ABIDJAN, (Reuters) – Ivory Coast’s Laurent Gbagbo was arrested today after French armoured vehicles closed in on the compound where the self-proclaimed president had been holed up in a bunker.
A column of more than 30 French armoured vehicles moved in on Gbagbo’s residence in Abidjan after helicopter gunships attacked the compound overnight in bid to end a months-long political standoff that had descended into civil war.
Gbagbo refused to step down when Alassane Ouattara won last November’s presidential election, according to results certified by the United Nations, reigniting a civil war that has claimed more than a thousand lives and uprooted a million people.

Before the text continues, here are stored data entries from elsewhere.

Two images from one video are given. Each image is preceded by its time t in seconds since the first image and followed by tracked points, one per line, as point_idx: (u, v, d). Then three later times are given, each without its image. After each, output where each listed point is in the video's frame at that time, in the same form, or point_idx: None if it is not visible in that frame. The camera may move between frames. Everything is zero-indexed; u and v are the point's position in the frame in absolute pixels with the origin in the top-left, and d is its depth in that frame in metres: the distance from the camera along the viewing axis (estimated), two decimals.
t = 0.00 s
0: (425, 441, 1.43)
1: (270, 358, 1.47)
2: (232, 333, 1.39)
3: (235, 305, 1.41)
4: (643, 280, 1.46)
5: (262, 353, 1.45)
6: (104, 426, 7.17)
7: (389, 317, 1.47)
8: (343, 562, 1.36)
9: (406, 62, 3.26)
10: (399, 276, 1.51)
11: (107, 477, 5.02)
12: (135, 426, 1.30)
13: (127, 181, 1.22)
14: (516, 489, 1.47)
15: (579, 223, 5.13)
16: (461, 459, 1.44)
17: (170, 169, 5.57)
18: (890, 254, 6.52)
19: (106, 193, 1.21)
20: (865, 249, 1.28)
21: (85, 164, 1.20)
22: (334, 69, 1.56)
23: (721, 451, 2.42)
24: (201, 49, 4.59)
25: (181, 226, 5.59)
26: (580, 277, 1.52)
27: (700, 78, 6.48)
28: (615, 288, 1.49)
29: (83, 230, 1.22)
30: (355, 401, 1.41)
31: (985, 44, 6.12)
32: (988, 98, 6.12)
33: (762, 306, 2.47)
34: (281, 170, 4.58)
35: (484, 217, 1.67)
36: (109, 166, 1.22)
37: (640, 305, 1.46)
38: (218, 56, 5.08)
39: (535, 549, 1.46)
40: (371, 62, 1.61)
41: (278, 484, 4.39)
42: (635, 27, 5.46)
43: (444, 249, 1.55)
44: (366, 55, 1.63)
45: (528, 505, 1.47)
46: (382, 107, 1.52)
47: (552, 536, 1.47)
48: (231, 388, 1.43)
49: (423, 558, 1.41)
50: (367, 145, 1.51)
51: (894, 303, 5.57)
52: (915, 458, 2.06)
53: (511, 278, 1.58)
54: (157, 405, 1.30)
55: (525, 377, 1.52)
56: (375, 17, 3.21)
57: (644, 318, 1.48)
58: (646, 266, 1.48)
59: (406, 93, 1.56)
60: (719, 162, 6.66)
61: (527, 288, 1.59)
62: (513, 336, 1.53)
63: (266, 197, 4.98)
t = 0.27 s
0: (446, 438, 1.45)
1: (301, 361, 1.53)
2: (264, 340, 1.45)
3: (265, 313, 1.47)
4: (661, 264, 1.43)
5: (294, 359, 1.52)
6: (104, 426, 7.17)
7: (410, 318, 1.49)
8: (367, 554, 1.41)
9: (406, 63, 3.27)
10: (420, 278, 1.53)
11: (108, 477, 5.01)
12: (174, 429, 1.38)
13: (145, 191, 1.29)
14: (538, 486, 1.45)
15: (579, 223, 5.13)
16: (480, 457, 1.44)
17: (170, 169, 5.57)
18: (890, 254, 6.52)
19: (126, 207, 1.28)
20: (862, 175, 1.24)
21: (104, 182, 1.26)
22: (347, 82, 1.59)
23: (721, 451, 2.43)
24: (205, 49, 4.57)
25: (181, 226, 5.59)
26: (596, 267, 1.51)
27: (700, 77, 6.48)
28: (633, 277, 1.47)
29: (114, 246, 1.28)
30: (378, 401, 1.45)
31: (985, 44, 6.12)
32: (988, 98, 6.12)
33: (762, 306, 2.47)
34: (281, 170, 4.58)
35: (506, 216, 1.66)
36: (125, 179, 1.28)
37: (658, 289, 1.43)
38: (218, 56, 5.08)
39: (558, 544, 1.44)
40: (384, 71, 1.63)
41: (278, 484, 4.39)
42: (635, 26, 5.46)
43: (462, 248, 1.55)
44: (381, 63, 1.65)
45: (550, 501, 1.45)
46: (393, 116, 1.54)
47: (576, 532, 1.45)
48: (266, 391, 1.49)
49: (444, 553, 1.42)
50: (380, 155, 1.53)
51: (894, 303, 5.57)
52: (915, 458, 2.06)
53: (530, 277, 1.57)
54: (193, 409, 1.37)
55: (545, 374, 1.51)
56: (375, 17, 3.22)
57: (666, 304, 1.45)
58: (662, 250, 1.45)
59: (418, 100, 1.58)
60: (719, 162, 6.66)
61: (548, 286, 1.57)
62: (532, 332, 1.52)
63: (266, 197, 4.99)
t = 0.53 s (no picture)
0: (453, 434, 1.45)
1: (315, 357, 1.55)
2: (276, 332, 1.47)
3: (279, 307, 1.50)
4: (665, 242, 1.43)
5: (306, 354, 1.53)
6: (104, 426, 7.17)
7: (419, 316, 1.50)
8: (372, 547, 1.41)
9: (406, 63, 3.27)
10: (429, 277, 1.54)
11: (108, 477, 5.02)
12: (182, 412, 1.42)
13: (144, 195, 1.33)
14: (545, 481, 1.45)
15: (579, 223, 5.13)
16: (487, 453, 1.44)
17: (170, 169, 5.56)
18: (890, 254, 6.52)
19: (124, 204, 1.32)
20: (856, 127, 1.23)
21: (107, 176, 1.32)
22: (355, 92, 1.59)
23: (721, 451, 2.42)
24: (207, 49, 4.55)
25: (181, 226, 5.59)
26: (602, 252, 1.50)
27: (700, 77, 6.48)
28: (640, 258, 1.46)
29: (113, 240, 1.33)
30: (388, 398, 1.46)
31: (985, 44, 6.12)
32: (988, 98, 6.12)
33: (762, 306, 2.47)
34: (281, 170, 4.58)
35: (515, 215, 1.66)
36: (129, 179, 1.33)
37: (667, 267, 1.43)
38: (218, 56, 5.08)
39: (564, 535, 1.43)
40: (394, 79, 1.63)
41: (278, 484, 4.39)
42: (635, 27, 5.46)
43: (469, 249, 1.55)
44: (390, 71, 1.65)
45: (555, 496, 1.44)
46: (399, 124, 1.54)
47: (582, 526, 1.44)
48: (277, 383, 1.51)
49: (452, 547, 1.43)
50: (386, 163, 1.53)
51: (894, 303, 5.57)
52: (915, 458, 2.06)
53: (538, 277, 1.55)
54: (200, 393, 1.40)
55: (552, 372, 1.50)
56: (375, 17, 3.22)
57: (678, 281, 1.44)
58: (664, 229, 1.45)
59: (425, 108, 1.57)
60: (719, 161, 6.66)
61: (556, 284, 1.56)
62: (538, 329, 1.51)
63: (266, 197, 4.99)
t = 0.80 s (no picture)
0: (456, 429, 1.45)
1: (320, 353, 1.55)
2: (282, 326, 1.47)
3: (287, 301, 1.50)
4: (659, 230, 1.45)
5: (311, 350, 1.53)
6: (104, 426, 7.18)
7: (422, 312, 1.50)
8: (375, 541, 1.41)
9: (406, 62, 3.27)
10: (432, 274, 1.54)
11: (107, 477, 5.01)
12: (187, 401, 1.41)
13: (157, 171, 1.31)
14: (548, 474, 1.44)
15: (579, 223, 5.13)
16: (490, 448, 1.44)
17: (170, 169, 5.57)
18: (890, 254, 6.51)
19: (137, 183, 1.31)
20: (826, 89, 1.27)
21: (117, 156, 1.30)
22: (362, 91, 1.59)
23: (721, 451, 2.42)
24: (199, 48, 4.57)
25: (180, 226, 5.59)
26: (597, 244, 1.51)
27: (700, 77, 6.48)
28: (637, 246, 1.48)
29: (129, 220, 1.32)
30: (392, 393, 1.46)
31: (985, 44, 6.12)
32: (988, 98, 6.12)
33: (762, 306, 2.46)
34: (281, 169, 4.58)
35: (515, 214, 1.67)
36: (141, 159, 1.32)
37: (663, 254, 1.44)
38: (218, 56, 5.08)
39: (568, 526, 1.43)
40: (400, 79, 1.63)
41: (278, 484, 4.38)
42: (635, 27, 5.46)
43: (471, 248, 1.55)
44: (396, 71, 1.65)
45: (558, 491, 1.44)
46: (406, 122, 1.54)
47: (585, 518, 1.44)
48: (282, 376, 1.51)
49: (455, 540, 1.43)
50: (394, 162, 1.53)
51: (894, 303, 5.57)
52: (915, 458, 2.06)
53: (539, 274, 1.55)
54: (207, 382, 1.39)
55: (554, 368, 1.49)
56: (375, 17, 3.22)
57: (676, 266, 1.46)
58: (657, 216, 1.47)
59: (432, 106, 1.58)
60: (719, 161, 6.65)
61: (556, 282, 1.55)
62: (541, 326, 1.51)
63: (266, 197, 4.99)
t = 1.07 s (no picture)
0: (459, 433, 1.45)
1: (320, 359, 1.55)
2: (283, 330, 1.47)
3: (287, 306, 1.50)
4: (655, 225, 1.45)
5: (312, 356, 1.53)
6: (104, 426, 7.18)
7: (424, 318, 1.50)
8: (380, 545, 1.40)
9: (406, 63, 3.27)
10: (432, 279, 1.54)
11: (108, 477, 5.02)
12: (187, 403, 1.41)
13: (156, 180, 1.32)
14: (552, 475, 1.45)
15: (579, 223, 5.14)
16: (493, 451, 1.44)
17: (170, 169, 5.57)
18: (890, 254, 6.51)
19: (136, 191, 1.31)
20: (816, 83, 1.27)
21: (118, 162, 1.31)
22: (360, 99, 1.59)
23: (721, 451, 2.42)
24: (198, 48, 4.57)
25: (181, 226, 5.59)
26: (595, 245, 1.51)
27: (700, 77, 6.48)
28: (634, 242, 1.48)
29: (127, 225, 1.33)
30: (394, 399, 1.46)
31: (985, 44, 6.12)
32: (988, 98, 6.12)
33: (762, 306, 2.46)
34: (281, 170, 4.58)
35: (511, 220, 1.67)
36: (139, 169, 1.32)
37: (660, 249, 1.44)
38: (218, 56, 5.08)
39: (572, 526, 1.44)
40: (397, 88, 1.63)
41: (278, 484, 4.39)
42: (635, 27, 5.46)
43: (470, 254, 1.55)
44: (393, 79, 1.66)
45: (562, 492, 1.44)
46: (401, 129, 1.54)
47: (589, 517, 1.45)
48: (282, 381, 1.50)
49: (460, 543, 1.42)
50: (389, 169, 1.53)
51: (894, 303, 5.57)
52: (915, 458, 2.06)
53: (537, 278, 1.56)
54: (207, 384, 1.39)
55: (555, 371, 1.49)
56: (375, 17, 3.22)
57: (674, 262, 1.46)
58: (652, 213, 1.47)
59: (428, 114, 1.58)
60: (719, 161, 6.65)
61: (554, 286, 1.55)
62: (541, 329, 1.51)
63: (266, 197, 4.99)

“Yes, he has been arrested,” Affoussy Bamba, a spokeswoman for Ouattara, told Reuters.
Gbagbo’s spokesman in Ivory Coast, Ahoua Don Mello, told Reuters: “President Laurent Gbagbo came out of his bunker and surrendered to the French without offering resistance.”
French officials said Gbagbo had been arrested by Ouattara’s forces backed by the United Nations and the French military.
Shortly after the news broke, Nicolas Sarkozy’s office said the French president had just had a long telephone conversation with Ouattara.
French armed forces spokesman Thierry Burkhard said: “Just after 3 o’clock, the ex-president Laurent Gbagbo handed himself over to the Republican Forces of Ivory Coast. At no moment did French forces enter either the garden or the residence of Gbagbo.”
A French Defence Ministry official said: “It’s not French forces who arrested Laurent Gbagbo … It was Ouattara forces supported by UNOCI (the U.N. mission) and Licorne (French forces).”
Ouattara’s spokesman Bamba said Gbagbo had been taken to the Hotel Golf in Abidjan where his rival has had his headquarters since the presidential election last November.
United Nations officials confirmed Gbagbo was being held by Ouattara’s forces.
“The nightmare has ended,” Ouattara’s Prime Minister Guillaume Soro said on Ouattara’s TCI television channel.